NeuVector is a highly integrated, automated security solution for Kubernetes, with the following features:
- Multi-vector container security addressing the network, container, and host.
- Layer 7 container firewall to protect east-west and ingress/egress traffic.
- Container inspection for suspicious activity.
- Host security for detecting system exploits.
- Automated policy and adaptive enforcement to auto-protect and auto-scale.
- Run-time vulnerability scanning for any container or host in the Kubernetes cluster.
- Compliance and auditing through CIS security benchmarks.
The NeuVector solution is a container itself which is deployed and updated with Kubernetes or any orchestration system you use such as OpenShift, Rancher, Docker EE, IBM Cloud, SUSE CaaS, EKS etc. To learn more, please request a demo of NeuVector.
Open Source Kubernetes Security Tools
While commercial tools like the NeuVector container firewall offer multi-vector protection and visibility, there are open source projects which continue to evolve to add security features. Here are some of them to be considered for projects which are not as business critical in production.
- Network Policy. Kubernetes Network Policy provides automated segmentation by IP address.
- Istio.
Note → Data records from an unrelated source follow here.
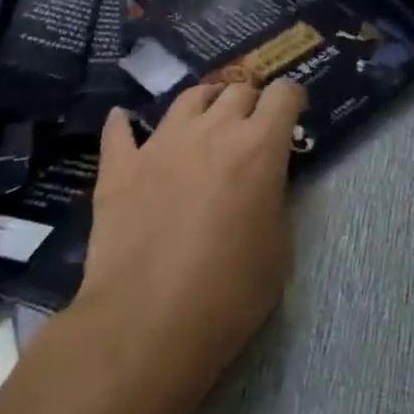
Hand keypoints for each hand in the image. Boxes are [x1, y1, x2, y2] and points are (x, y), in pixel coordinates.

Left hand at [73, 80, 306, 388]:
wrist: (147, 324)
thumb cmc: (229, 293)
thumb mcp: (279, 247)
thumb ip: (276, 199)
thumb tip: (265, 183)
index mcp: (259, 146)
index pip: (283, 93)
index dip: (292, 99)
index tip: (293, 114)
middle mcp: (212, 130)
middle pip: (238, 89)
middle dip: (251, 101)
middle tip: (251, 127)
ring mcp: (161, 143)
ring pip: (188, 97)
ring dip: (205, 103)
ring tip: (206, 120)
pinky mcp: (120, 166)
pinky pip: (120, 130)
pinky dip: (127, 124)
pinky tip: (127, 122)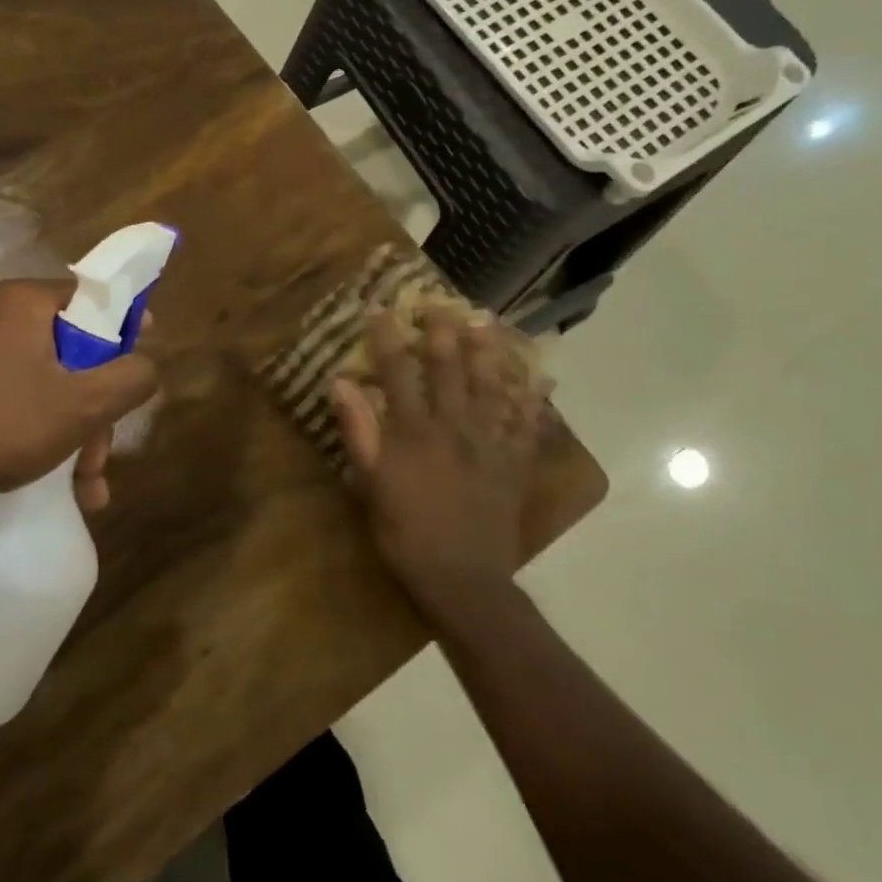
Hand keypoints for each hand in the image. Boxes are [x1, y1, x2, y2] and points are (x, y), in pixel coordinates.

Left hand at [0, 279, 157, 511]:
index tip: (141, 363)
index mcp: (25, 302)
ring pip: (44, 384)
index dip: (127, 327)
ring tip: (85, 488)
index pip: (93, 297)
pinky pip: (12, 401)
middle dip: (95, 410)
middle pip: (71, 352)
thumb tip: (146, 365)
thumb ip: (130, 380)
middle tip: (101, 457)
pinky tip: (57, 484)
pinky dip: (38, 434)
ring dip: (73, 434)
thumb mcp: (80, 406)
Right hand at [330, 308, 546, 615]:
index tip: (381, 310)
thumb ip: (358, 430)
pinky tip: (540, 378)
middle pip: (450, 369)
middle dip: (444, 333)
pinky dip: (533, 398)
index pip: (399, 372)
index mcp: (415, 431)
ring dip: (489, 352)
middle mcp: (455, 426)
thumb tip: (341, 383)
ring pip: (491, 386)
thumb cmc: (405, 532)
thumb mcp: (370, 483)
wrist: (462, 577)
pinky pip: (526, 423)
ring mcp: (490, 443)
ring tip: (487, 323)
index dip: (388, 339)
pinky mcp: (514, 463)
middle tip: (442, 304)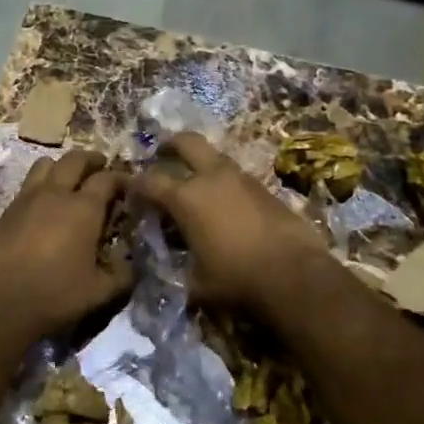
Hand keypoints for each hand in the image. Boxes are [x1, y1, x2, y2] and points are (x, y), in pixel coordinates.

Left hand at [0, 150, 133, 341]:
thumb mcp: (99, 292)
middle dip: (91, 159)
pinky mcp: (5, 211)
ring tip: (68, 180)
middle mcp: (56, 193)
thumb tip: (132, 265)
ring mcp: (26, 199)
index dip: (121, 179)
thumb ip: (122, 275)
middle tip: (100, 166)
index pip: (107, 179)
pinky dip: (40, 185)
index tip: (129, 186)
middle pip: (75, 159)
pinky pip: (27, 185)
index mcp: (84, 208)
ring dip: (61, 166)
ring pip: (45, 164)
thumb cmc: (54, 295)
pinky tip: (43, 206)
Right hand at [133, 133, 326, 313]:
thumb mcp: (196, 282)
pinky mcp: (266, 189)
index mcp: (186, 198)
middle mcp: (212, 178)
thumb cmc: (236, 279)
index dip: (136, 184)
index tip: (130, 189)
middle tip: (162, 153)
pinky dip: (224, 183)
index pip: (150, 181)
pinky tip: (225, 203)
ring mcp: (242, 179)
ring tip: (196, 182)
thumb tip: (170, 267)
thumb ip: (178, 268)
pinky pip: (237, 177)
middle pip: (187, 142)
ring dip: (202, 163)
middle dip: (170, 144)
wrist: (294, 274)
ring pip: (216, 157)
Istio creates a service mesh for managing service to service communication, including routing, authentication, and encryption, but is not designed to be a security tool to detect attacks and threats.
- Grafeas. Grafeas provides a tool to define a uniform way for auditing and governing the modern software supply chain.
- Clair. Clair is a simple tool for vulnerability scanning of images, but lacks registry integration and workflow support.
- Kubernetes CIS Benchmark. The compliance and auditing checks from the CIS Benchmark for Kubernetes Security are available to use. The NeuVector implementation of these 100+ tests is available here.
Don’t Wait Until You’re In Production – Deploy Kubernetes with Confidence, Securely
The rapid pace of application deployment and the highly automated run-time environment enabled by tools like Kubernetes makes it critical to consider run-time Kubernetes security automation for all business critical applications. It’s not enough to scan images in registries and harden containers and hosts for run-time. Staying out of the latest data breach, ransomware, and Kubernetes exploit headlines requires a layered security strategy which covers as many threat vectors as possible.